The mounting of large telescopes demands the highest engineering ability. The whole instrument, with its vast weight , with its accompanying tube and appurtenances, must be pointed as accurately as a rifle, and held as steadily as the axis of the globe. To give it the required steadiness, the foundation on which it is placed is sunk deep in the earth, far from rail or other roads, and no part of the observatory is allowed to touch this support.
When a star is once found, the earth swiftly rotates the telescope away from it, and it passes out of the field. To avoid this, clock-work is so arranged that the great telescope follows the star by the hour, if required. It will take a star at its eastern rising, and hold it constantly in view while it climbs to the meridian and sinks in the west. The reflector demands still more difficult engineering.
A spectrum is a collection of the colors which are dispersed by a prism from any given light. If it is sunlight, it is a solar spectrum; if the source of light is a star, candle, glowing metal, or gas, it is the spectrum of a star, candle, glowing metal, or gas. An instrument to see these spectra is called a spectroscope.
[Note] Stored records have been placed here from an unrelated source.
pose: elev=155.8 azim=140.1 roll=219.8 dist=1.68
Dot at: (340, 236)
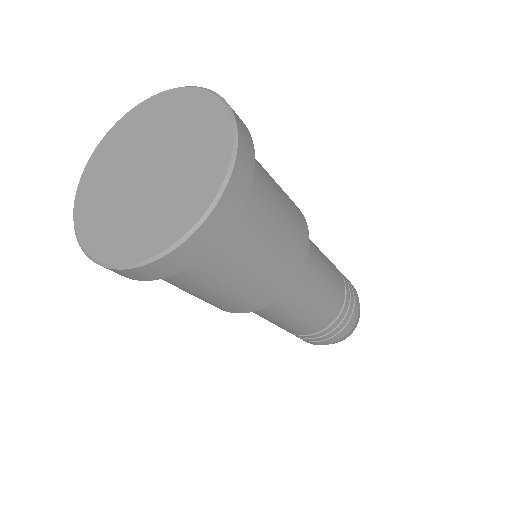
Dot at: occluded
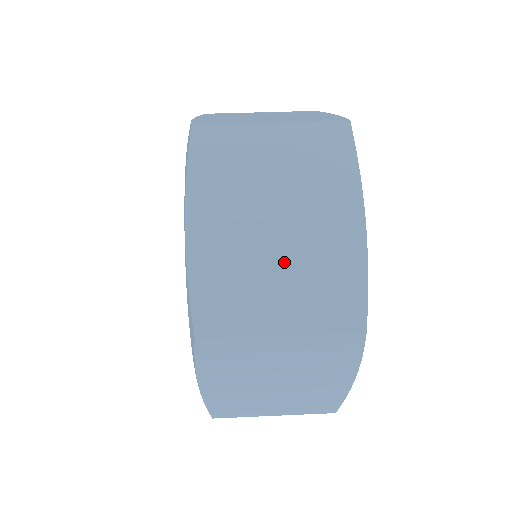
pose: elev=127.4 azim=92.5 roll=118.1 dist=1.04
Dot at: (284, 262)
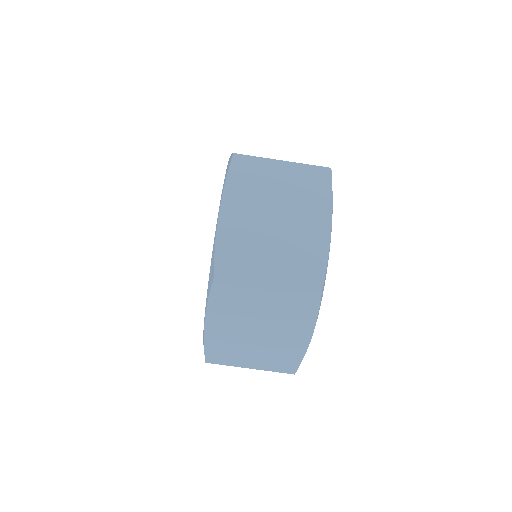
Dot at: occluded
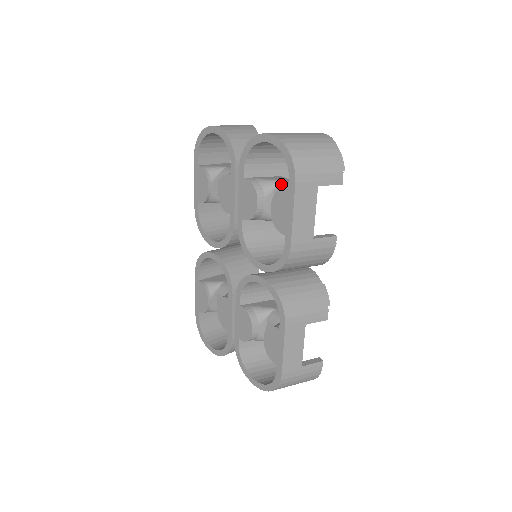
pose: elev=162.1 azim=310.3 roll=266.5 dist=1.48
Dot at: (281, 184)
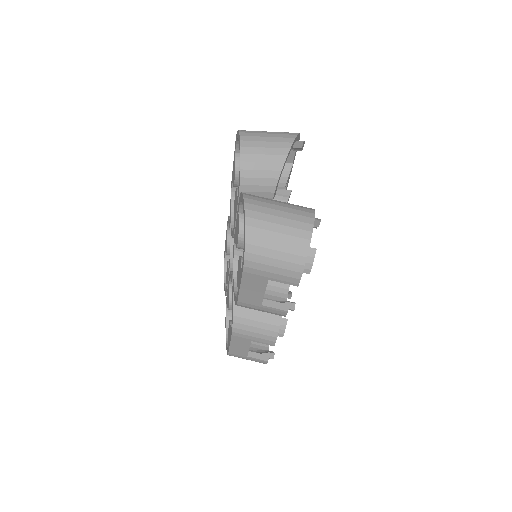
Dot at: occluded
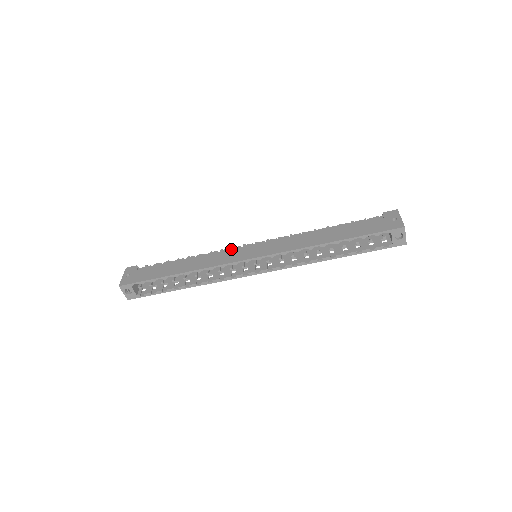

Considering the infinite variety of light, and its easy modification and absorption, we should expect an immense number of spectra. A mere prism disperses the light so imperfectly that different orders of vibrations, perceived as colors, are mingled. No eye can tell where one commences or ends. Such a spectrum is said to be impure. What we want is that each point in the spectrum should be made of rays of the same number of vibrations. As we can let only a small beam of light pass through the prism, in studying celestial objects with a telescope and spectroscope we must, in every instance , contract the aperture of the instrument until we get only a small beam of light.
In order to have the colors thoroughly dispersed, the best instruments pass the beam of light through a series of prisms called a battery, each one spreading farther the colors which the previous ones had spread.
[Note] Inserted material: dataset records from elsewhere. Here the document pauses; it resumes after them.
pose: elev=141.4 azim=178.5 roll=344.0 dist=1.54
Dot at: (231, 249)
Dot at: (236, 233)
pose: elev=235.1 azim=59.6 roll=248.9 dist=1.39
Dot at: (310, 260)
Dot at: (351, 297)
Fig. 18.—Spectra of glowing Hydrogen and the Sun.
In Fig. 18 is seen, in the lower part, a spectrum of the sun, with about a score of its thousands of lines made evident. In the upper part is seen the spectrum of bright lines given by glowing hydrogen gas.
These lines are given by no other known gas; they are its autograph.
It is readily observed that they precisely correspond with certain dark lines in the solar spectrum. Hence we easily know that a glowing gas gives the same bright lines that it absorbs from the light of another source passing through it—that is, glowing gas gives out the same rays of light that it absorbs when it is not glowing.
The subject becomes clearer by a study of the chromolithic plate. No. 1 represents the solar spectrum, with a few of its lines on an accurately graduated scale. No.3 shows the bright line of glowing sodium, and, corresponding to a dark line in the solar spectrum, shows the presence of salt in that body. No. 2 shows that potassium has some violet rays, but not all; and there being no dark line to correspond in the solar spectrum, we infer its absence from the sun.
No.6 shows the numerous lines and bands of barium—several red, orange, yellow, and four are very bright green ones. The lines given by any volatilized substances are always in the same place on the scale.